Avouons que l’on appréhendait un peu ce passage du cinéma à la scène de ce film mythique, aux teintes pastel, aux extérieurs si brillants, à la nuit du cabaret du Lido. C’était sans faire confiance à Jean‑Luc Choplin, ce magicien qui a donné à Paris le démarrage d’un statut de scène possible pour la comédie musicale depuis les théâtres du Châtelet, de Marigny et aujourd’hui le Lido ! Mais dès qu’apparaît et se déplie sur la musique du générique le fameux pont transbordeur de Rochefort en vidéo immersive, on est soi‑même transbordé dans le monde merveilleux de ce conte poétique où, comme dans la plus élaborée des pièces de Marivaux, se jouent les jeux et les symétries de l’amour et du hasard et où l’amour triomphe jusqu’à la dernière seconde d’une soirée riche en enchantements.
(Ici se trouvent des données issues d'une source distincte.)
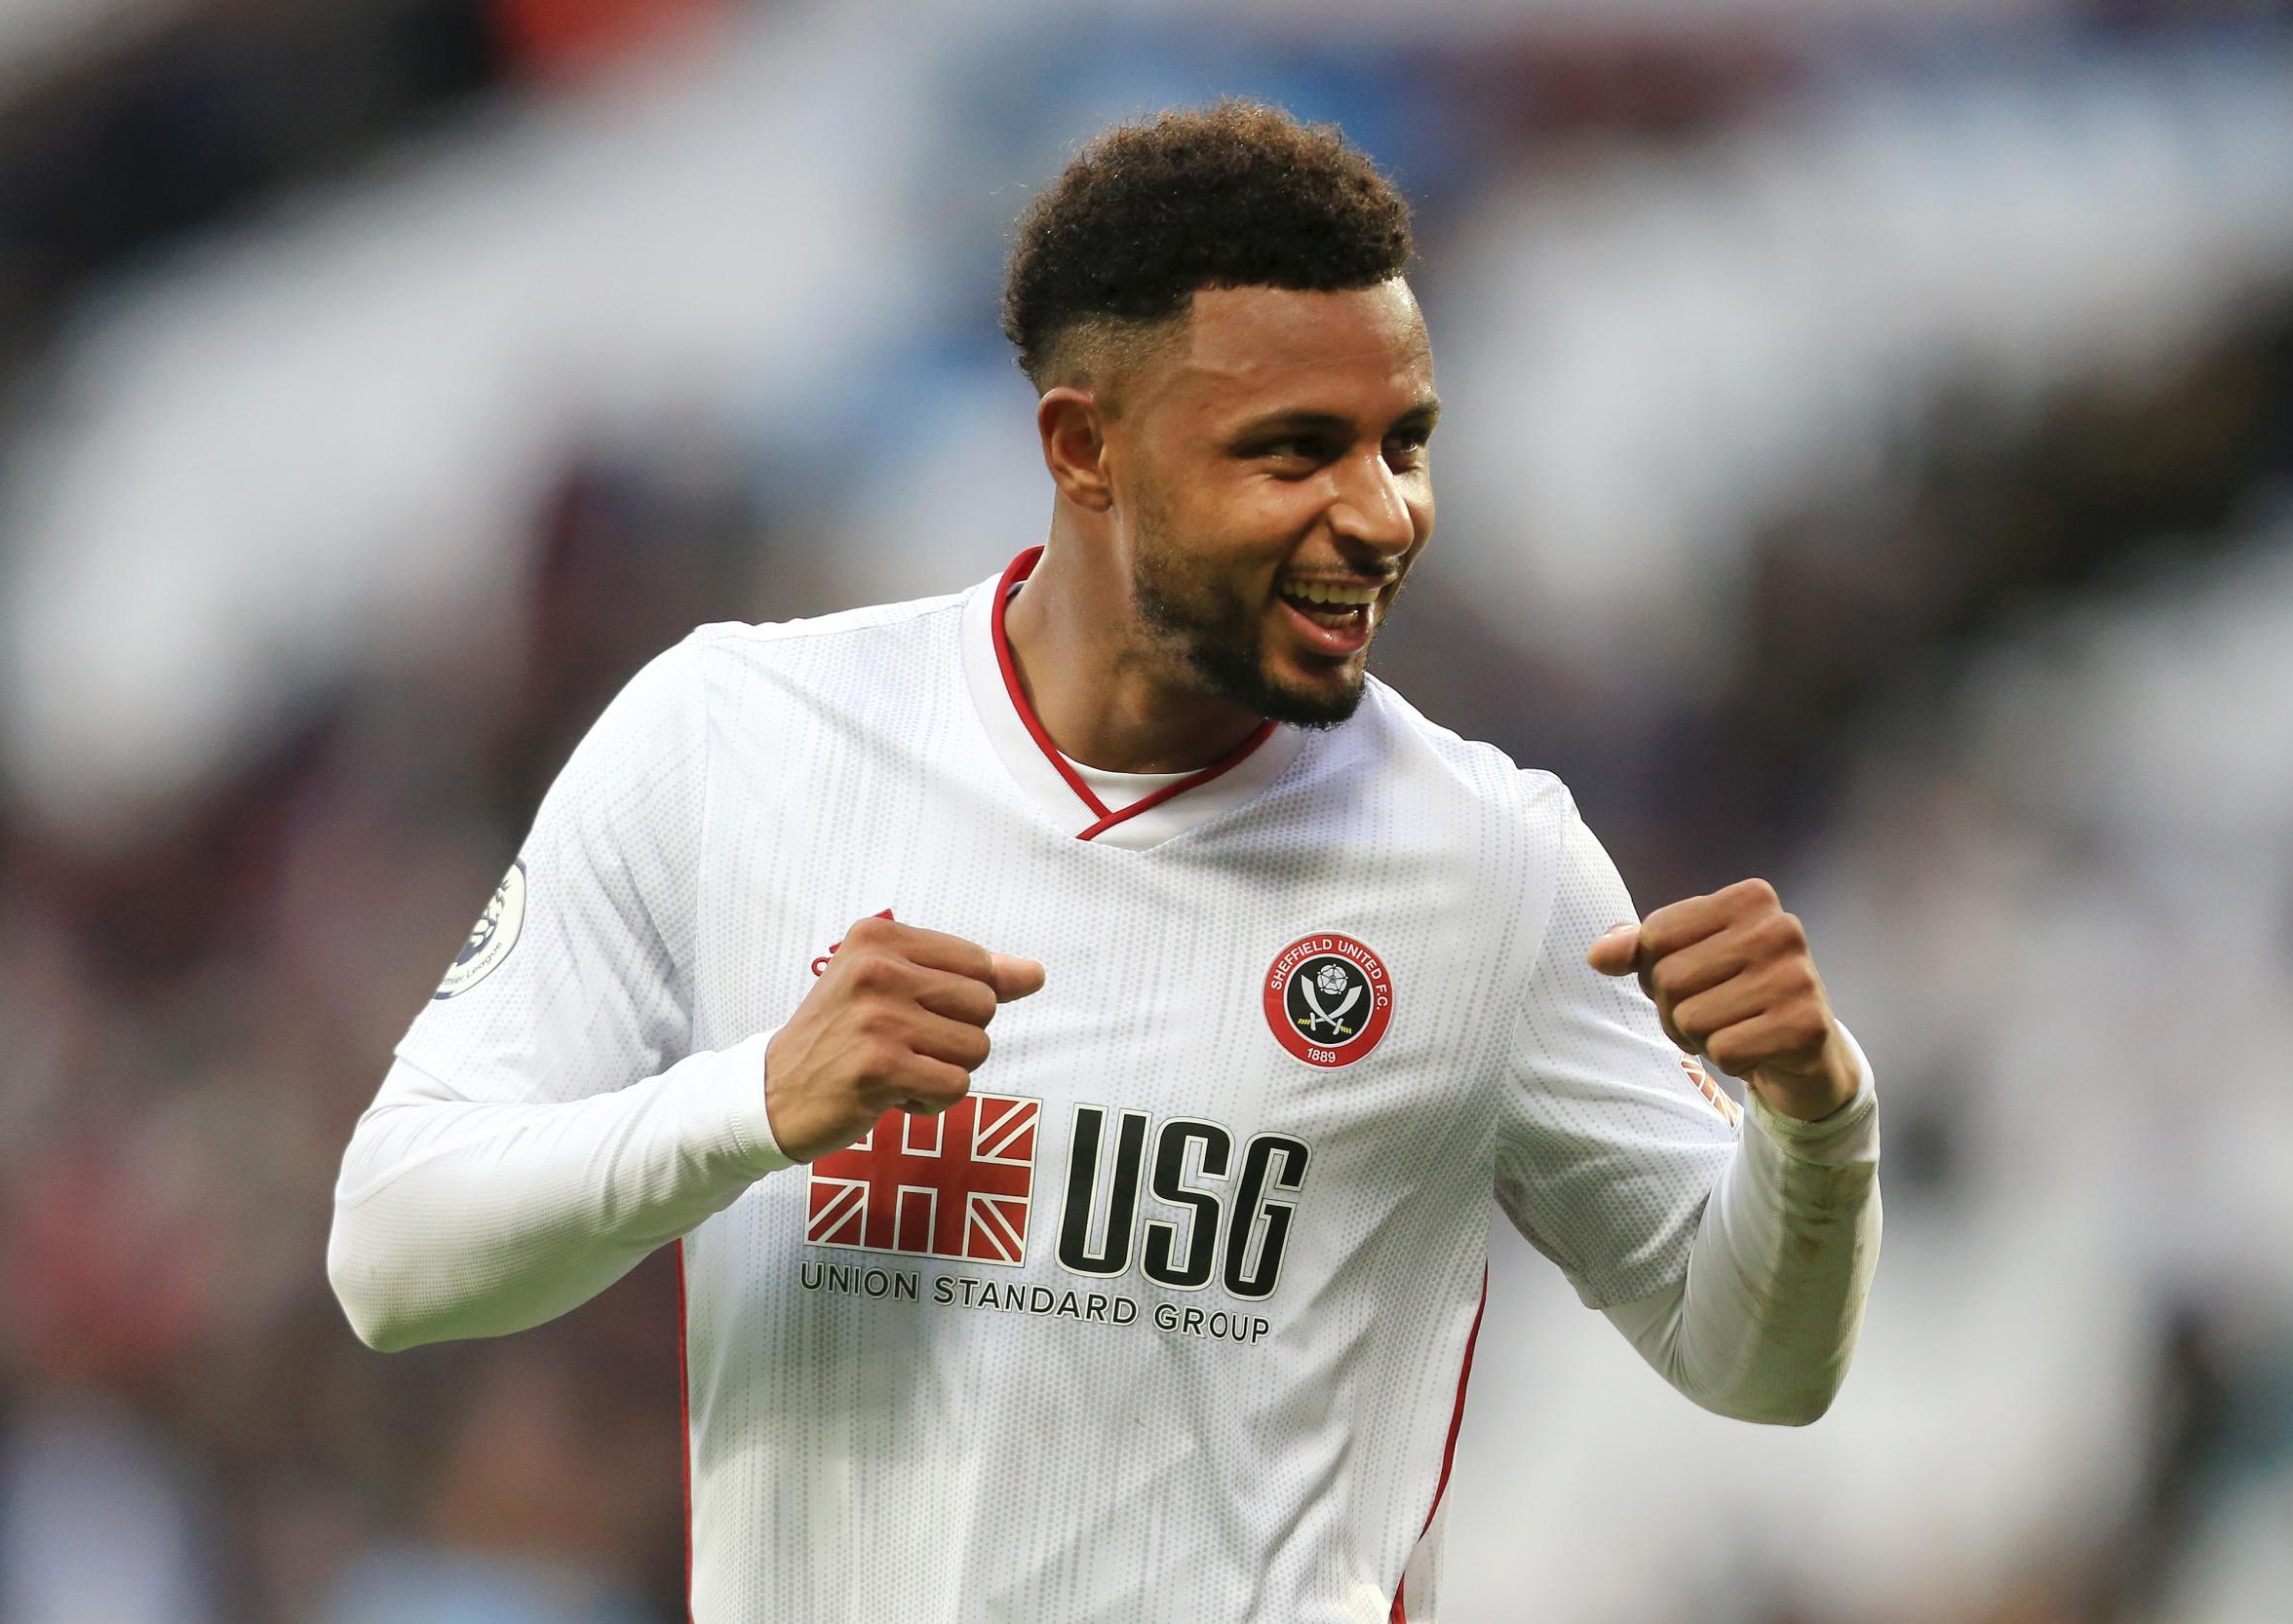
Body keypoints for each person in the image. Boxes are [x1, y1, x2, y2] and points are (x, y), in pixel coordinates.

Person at [327, 99, 1881, 1623]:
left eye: (1403, 443)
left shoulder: (1490, 861)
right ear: (1086, 449)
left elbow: (1751, 1361)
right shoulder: (731, 738)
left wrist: (1814, 1121)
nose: (1381, 514)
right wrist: (753, 1102)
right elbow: (395, 1252)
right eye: (1294, 452)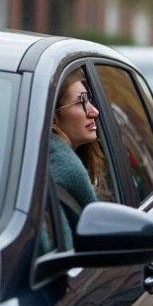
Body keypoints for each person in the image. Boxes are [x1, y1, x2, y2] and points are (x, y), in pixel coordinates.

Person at [48, 69, 106, 245]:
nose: (94, 111)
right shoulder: (65, 172)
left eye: (88, 100)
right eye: (81, 102)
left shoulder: (75, 162)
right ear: (52, 117)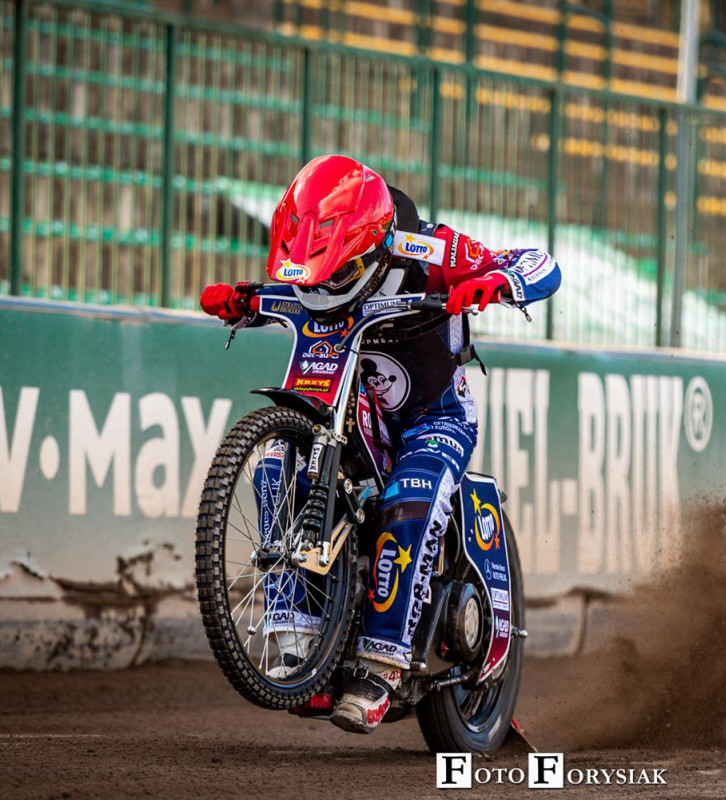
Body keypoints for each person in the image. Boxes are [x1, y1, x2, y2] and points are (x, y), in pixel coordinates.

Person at [198, 155, 560, 733]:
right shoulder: (316, 272)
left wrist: (499, 282)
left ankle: (381, 666)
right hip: (352, 418)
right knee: (276, 465)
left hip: (435, 418)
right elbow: (290, 288)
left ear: (370, 250)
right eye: (310, 277)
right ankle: (298, 637)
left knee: (410, 500)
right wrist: (244, 300)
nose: (320, 290)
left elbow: (539, 263)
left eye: (335, 276)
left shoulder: (434, 251)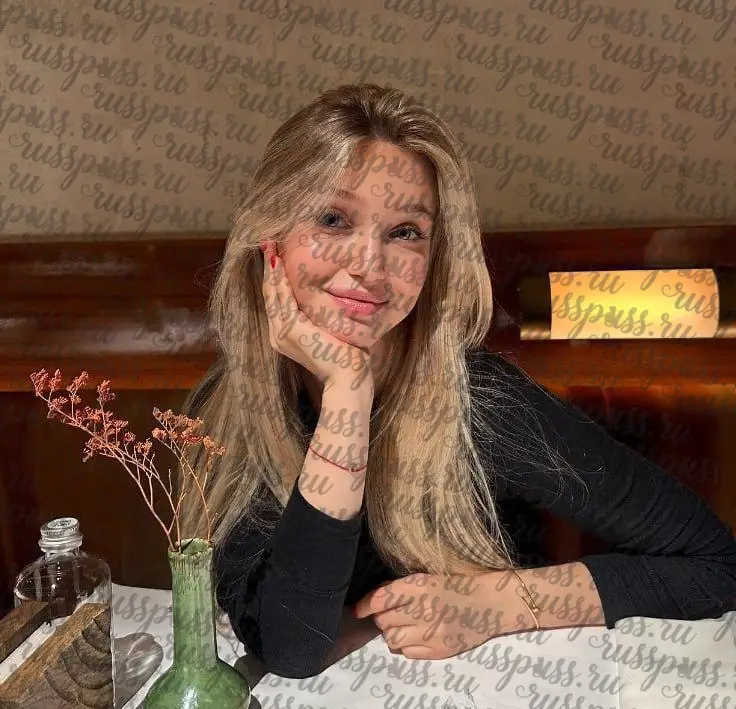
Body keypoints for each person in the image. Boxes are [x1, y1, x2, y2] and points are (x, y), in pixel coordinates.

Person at [180, 82, 736, 679]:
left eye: (405, 232)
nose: (369, 266)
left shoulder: (482, 403)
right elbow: (291, 648)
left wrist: (498, 604)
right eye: (333, 219)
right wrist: (347, 392)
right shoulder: (227, 408)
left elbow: (716, 566)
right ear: (271, 242)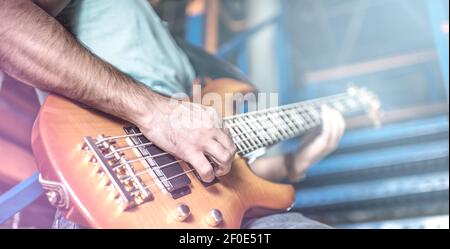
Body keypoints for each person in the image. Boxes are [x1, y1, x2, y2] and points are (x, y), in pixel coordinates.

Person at [0, 0, 345, 229]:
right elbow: (6, 22)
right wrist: (155, 112)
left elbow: (225, 174)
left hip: (205, 215)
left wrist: (293, 164)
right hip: (117, 195)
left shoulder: (177, 51)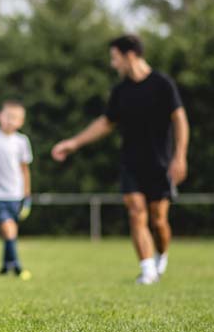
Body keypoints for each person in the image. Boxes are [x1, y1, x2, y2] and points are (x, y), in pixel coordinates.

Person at [51, 34, 190, 285]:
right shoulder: (120, 91)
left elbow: (180, 120)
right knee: (136, 212)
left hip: (160, 162)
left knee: (158, 220)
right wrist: (73, 143)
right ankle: (147, 270)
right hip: (131, 162)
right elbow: (105, 123)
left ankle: (161, 255)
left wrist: (180, 156)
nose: (113, 64)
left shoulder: (162, 84)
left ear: (130, 55)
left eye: (115, 58)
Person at [0, 100, 33, 280]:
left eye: (16, 118)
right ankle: (16, 265)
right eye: (8, 116)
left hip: (15, 193)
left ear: (21, 121)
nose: (11, 121)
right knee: (8, 229)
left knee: (8, 231)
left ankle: (5, 266)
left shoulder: (21, 141)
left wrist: (27, 195)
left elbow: (24, 169)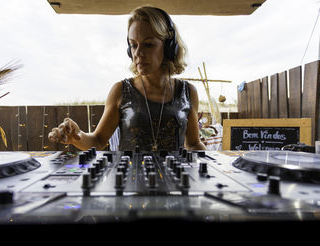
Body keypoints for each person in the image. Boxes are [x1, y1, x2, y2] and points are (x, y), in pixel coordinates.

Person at [48, 6, 206, 152]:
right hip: (130, 181)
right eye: (133, 45)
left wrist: (215, 167)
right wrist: (77, 136)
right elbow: (98, 140)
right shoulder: (120, 90)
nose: (138, 53)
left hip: (176, 182)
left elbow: (193, 143)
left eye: (148, 45)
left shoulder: (187, 92)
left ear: (169, 46)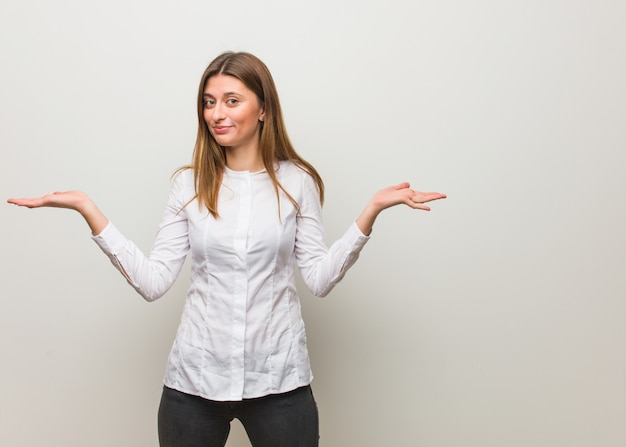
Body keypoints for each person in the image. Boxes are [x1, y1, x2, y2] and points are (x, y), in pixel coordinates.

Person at [7, 51, 446, 447]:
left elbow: (319, 277)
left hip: (279, 382)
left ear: (263, 109)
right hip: (194, 382)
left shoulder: (297, 182)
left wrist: (370, 212)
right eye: (209, 101)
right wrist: (88, 208)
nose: (217, 113)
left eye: (232, 100)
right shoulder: (189, 183)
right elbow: (153, 281)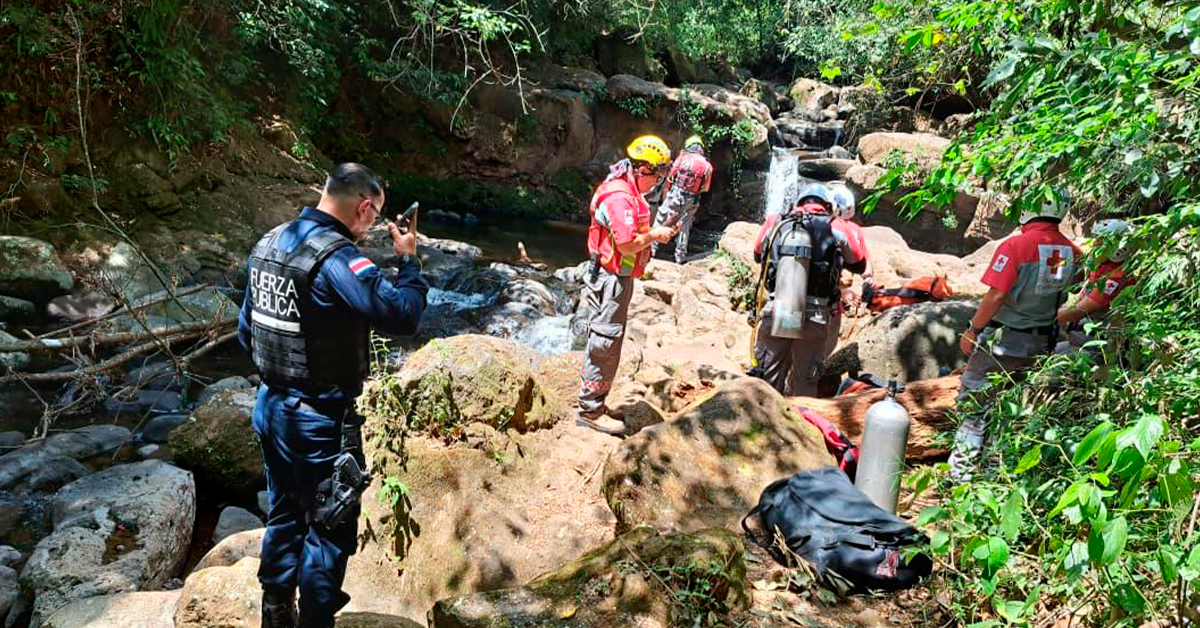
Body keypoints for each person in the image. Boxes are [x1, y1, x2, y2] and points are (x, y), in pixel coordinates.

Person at [238, 163, 429, 628]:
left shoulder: (271, 242)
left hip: (271, 406)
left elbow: (247, 332)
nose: (374, 224)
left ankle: (276, 613)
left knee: (284, 511)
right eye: (375, 214)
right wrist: (409, 262)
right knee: (330, 526)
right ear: (365, 208)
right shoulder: (338, 259)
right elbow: (401, 315)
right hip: (319, 416)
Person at [948, 189, 1079, 482]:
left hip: (1002, 342)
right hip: (1040, 344)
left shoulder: (1016, 247)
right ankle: (997, 477)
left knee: (975, 408)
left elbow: (996, 295)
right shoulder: (1071, 251)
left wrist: (972, 330)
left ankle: (961, 481)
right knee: (1012, 410)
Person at [578, 135, 677, 435]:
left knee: (610, 340)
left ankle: (596, 403)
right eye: (657, 176)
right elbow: (625, 245)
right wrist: (655, 236)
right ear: (643, 168)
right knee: (605, 341)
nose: (658, 183)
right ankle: (590, 411)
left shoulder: (627, 188)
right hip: (610, 280)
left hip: (615, 278)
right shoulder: (621, 197)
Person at [750, 183, 868, 396]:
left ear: (799, 202)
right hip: (815, 314)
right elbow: (859, 263)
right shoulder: (837, 226)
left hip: (778, 308)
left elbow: (758, 254)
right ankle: (800, 423)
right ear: (827, 205)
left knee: (766, 379)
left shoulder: (775, 221)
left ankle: (761, 420)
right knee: (806, 381)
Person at [1055, 219, 1135, 351]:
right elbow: (1077, 301)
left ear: (1118, 248)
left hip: (1099, 346)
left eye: (1101, 241)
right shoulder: (1103, 268)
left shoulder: (1117, 278)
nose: (1095, 244)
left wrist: (1041, 317)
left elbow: (1078, 311)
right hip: (1081, 337)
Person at [825, 183, 873, 359]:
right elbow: (863, 264)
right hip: (828, 296)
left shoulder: (809, 224)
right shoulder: (849, 230)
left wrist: (867, 281)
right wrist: (867, 281)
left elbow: (864, 262)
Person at [651, 134, 714, 264]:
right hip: (692, 199)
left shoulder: (682, 158)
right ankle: (680, 257)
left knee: (661, 217)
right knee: (684, 226)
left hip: (676, 193)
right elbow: (706, 188)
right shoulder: (707, 166)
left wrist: (667, 192)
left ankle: (651, 249)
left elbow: (670, 176)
A aucun moment on est tenté de faire des comparaisons avec les acteurs du film de Jacques Demy (1967) dont la distribution était superlative (Kelly, Chakiris, Darrieux, Deneuve, Dorléac, Perrin, Piccoli) jusque dans ses plus petits rôles. Au Lido, chaque acteur-chanteur, dont certains viennent du monde de l’opéra, incarne la vérité de son rôle avec sa propre personnalité physique et vocale. Si les deux jumelles incarnées par Juliette Tacchino et Marine Chagnon (deux distributions alternent dans ces rôles) rappellent les sœurs Dorléac, avec une manière de chanter plus lyrique et plus spontanée, les rôles masculins ont tous leur charme propre : David Marino, chanteur canadien finaliste du concours The Voice, est d’une grande tendresse dans les couplets romantiques de Maxence, Paul Armani, rompu au musical, est impeccable dans le swing d’Andy Miller et Arnaud Léonard un musicien accompli pour incarner le marchand de musique Simon Dame. Excellents aussi Valérie Gabail en Yvonne, la mère des jumelles, et le Boubou adolescent très acrobate de Daniel Smith.
Alexis Mabille offre plus de luminosité aux costumes que ceux très pastel du film, les éclairages de Tim Mitchell mais surtout la vidéo virtuose d’Etienne Guiol (le petit film du découpage en morceaux de Pélagie Rozier qui fait le lien entre les deux parties du spectacle est un clin d’œil savoureux au cinéma muet) donnent vie et relief à la scénographie inventive et sans cesse en mouvement de Bruno de Lavenère. Mais c’est surtout le formidable travail du tandem du metteur en scène Gilles Rico, lui aussi venu de l’opéra, et de la chorégraphe Joanna Goodwin qui amène les ensembles au niveau du Bernstein d’On the Town, et achève avec une troupe de danseurs expérimentés de faire décoller l’action et donner au spectacle un rythme... quasi cinématographique. L’Orchestre du Théâtre du Lido ne démérite pas faisant revivre sous la direction de Patrice Peyriéras la merveilleuse musique de Michel Legrand. En ce début d’automne pour le moins morose, ce spectacle devrait constituer le meilleur possible des antidotes.